Extract provided:
● ● ● ●
The Appin Murder

Some years ago while vacationing on the West Coast of Scotland, I picked up a book entitled,The Killing Of The Red Fox: An Investigation into the Appin Murder by Seamus Carney. It is the true story of a murder, or assassination if you will, in the year 1752 in the Western Highlands of Scotland. It just so happens that this was in an area not far from where we were staying for a few weeks.

Carney’s book is an intriguing tale, especially brought to life for me as I found myself in some of the very places spoken of in the narrative. I discovered the story had influenced Robert Louis Stevenson as he wrote Kidnapped. So now I had to read Kidnapped and I became an RLS fan. It was much like when David Balfour, who providentially in Kidnapped found himself at the doors of the British Linen bank.

After reading Kidnapped and also  Stevenson’s Scotland, I thought I should read a good RLS biography. 

Stevenson’s Scotland by the way  is an excellent read. It is a compilation of Stevenson’s essays about his hometown of Edinburgh. It was interesting for me as one from a really small town in the Dust Bowl Country of Oklahoma, who has both wandered and wondered the streets of Edinburgh over the years, to see how Stevenson so perfectly describes “The Auld Reekie.”

Having lunched at Deacon Brodies and set  my watch to the One O’Clock Gun fired from the Castle, I felt I was walking the streets with him. 

But back to a biography. I chose one by Frank McLynn and as I read in the opening pages, he seemed to be a reasonable enough fellow. I knew of the Stevenson family and the lighthouses and it seemed like Frank would enlighten me as to how a young man born into a famous, established engineering family became a successful writer celebrating his native land.
● ● ● ●
Excerpted data:
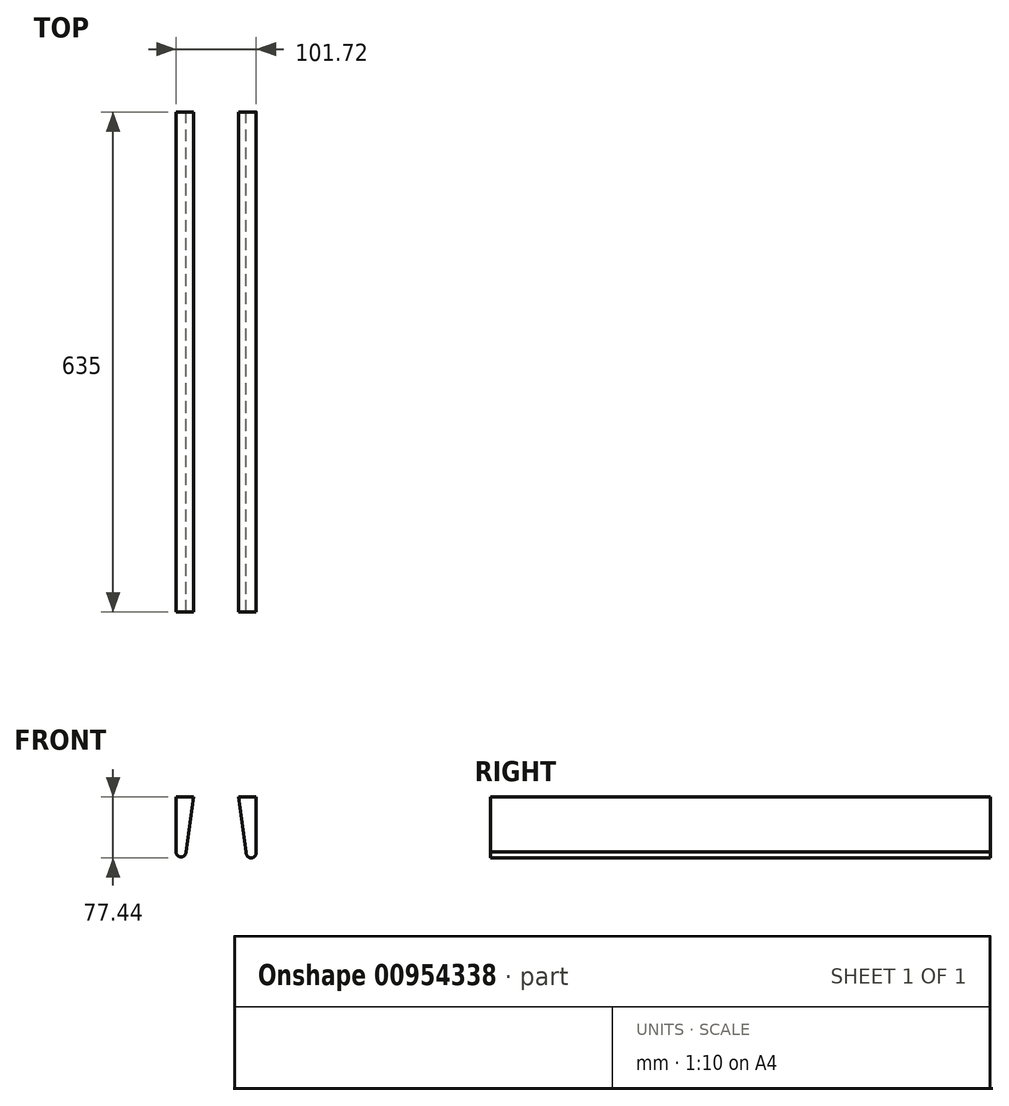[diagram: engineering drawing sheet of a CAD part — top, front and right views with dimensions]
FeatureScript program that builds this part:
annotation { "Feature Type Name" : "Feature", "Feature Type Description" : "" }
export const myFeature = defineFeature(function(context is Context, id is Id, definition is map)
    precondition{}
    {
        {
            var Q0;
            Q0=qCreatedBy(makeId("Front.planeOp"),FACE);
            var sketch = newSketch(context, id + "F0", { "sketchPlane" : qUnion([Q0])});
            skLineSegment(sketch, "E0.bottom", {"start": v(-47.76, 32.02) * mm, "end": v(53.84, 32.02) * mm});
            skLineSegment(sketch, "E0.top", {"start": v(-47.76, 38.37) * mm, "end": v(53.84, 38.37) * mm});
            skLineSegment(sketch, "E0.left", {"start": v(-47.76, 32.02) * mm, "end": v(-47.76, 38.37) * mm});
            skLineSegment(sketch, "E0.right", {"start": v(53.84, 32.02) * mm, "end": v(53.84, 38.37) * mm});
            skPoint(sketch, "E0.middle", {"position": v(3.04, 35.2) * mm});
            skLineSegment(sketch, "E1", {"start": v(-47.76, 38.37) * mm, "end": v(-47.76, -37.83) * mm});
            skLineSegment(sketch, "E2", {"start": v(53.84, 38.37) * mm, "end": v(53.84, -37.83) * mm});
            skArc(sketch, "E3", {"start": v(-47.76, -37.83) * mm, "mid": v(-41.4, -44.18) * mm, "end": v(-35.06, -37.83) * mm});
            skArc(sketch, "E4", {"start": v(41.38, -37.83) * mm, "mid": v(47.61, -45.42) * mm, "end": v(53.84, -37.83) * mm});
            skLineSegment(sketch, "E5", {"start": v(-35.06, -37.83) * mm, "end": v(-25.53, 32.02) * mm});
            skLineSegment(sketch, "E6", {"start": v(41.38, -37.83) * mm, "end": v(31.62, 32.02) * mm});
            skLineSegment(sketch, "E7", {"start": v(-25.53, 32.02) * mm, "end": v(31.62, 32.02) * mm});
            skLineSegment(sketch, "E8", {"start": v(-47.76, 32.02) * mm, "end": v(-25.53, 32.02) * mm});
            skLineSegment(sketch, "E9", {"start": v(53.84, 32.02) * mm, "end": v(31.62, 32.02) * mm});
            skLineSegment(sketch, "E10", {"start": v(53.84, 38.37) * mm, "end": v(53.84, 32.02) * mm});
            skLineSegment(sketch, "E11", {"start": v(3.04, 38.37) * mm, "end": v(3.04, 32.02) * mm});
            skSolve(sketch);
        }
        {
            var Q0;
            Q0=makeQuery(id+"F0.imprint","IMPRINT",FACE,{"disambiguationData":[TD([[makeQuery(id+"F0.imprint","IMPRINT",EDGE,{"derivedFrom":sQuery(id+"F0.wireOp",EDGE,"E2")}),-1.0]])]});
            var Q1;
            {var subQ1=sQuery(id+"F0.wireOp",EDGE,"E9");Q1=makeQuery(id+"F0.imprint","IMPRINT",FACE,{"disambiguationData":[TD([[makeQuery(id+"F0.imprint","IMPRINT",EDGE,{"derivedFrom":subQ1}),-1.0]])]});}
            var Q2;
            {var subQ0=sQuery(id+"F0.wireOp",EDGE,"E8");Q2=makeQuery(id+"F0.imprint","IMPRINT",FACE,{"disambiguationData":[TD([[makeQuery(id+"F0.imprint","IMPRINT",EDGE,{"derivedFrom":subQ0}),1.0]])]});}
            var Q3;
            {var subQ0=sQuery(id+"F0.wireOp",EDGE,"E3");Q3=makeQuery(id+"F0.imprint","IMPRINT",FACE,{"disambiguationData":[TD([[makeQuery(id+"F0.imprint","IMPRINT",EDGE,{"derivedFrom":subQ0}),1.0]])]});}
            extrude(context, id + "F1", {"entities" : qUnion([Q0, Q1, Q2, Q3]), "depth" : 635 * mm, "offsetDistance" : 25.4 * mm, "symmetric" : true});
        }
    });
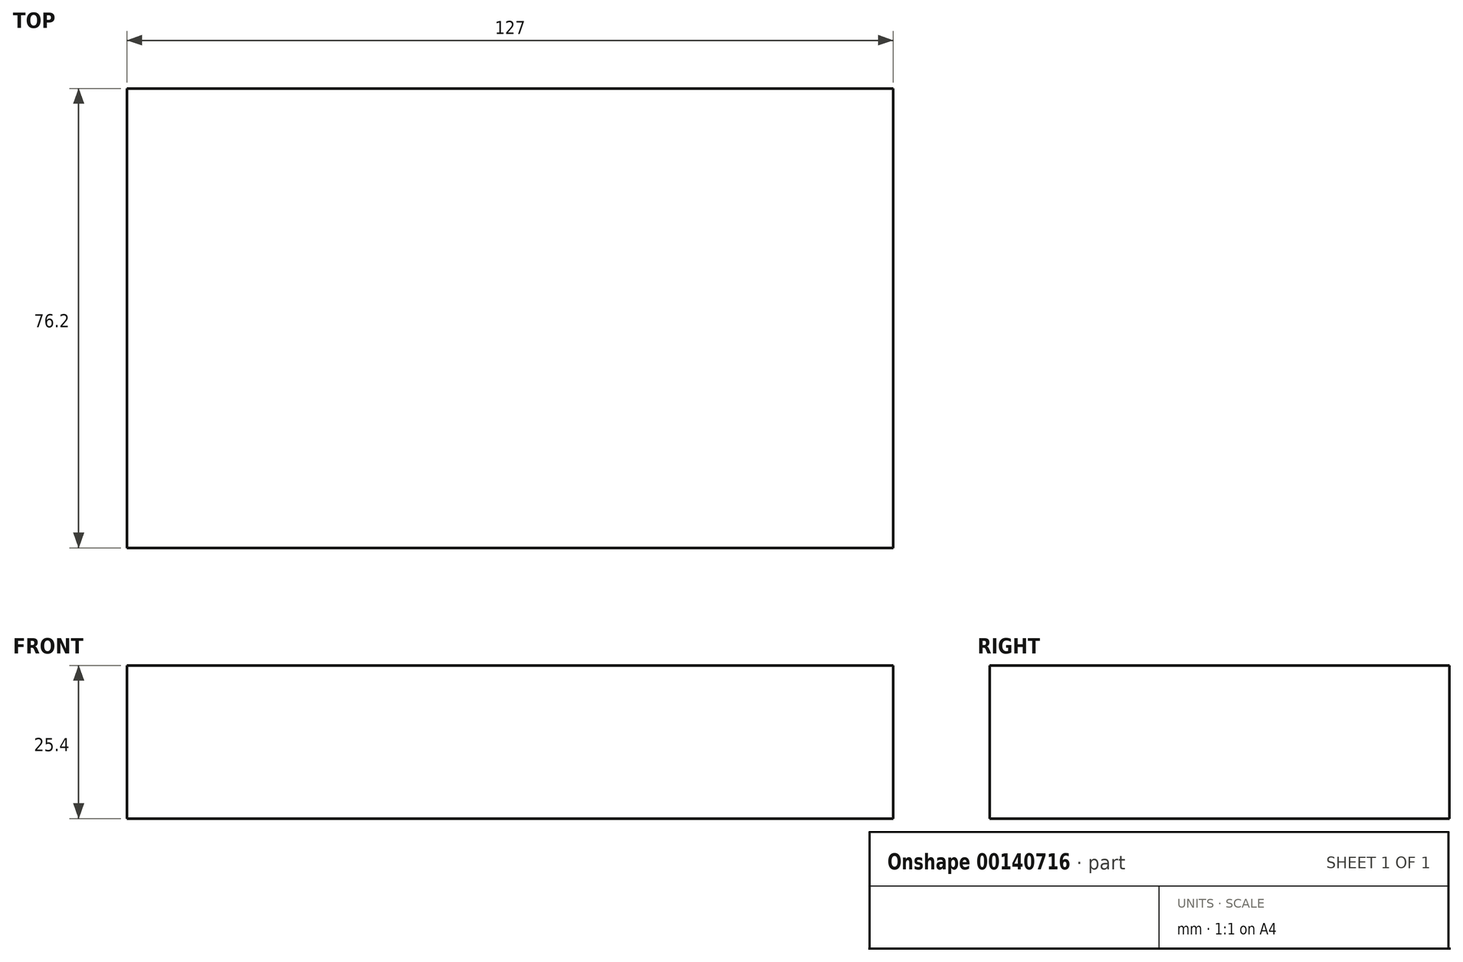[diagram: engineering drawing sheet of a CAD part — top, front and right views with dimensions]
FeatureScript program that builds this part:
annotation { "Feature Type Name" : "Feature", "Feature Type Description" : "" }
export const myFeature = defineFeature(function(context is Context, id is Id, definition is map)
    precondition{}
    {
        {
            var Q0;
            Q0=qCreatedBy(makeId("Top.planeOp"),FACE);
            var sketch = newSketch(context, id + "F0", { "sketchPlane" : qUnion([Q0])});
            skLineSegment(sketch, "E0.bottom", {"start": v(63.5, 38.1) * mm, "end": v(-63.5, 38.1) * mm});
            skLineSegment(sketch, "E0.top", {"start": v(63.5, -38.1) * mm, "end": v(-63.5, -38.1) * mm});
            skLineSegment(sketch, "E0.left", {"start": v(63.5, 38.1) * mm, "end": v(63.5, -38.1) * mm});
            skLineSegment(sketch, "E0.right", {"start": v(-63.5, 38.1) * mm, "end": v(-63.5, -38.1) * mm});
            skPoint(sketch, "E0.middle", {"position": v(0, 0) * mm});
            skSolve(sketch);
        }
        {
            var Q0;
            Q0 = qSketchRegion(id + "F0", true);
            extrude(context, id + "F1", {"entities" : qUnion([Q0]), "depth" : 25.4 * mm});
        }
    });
● ● ● ●
Your task: Retype the whole essay on the Appin Murder word for word.

The output:
The Appin Murder

Some years ago while vacationing on the West Coast of Scotland, I picked up a book entitled,The Killing Of The Red Fox: An Investigation into the Appin Murder by Seamus Carney. It is the true story of a murder, or assassination if you will, in the year 1752 in the Western Highlands of Scotland. It just so happens that this was in an area not far from where we were staying for a few weeks.

Carney’s book is an intriguing tale, especially brought to life for me as I found myself in some of the very places spoken of in the narrative. I discovered the story had influenced Robert Louis Stevenson as he wrote Kidnapped. So now I had to read Kidnapped and I became an RLS fan. It was much like when David Balfour, who providentially in Kidnapped found himself at the doors of the British Linen bank.

After reading Kidnapped and also  Stevenson’s Scotland, I thought I should read a good RLS biography. 

Stevenson’s Scotland by the way  is an excellent read. It is a compilation of Stevenson’s essays about his hometown of Edinburgh. It was interesting for me as one from a really small town in the Dust Bowl Country of Oklahoma, who has both wandered and wondered the streets of Edinburgh over the years, to see how Stevenson so perfectly describes “The Auld Reekie.”

Having lunched at Deacon Brodies and set  my watch to the One O’Clock Gun fired from the Castle, I felt I was walking the streets with him. 

But back to a biography. I chose one by Frank McLynn and as I read in the opening pages, he seemed to be a reasonable enough fellow. I knew of the Stevenson family and the lighthouses and it seemed like Frank would enlighten me as to how a young man born into a famous, established engineering family became a successful writer celebrating his native land.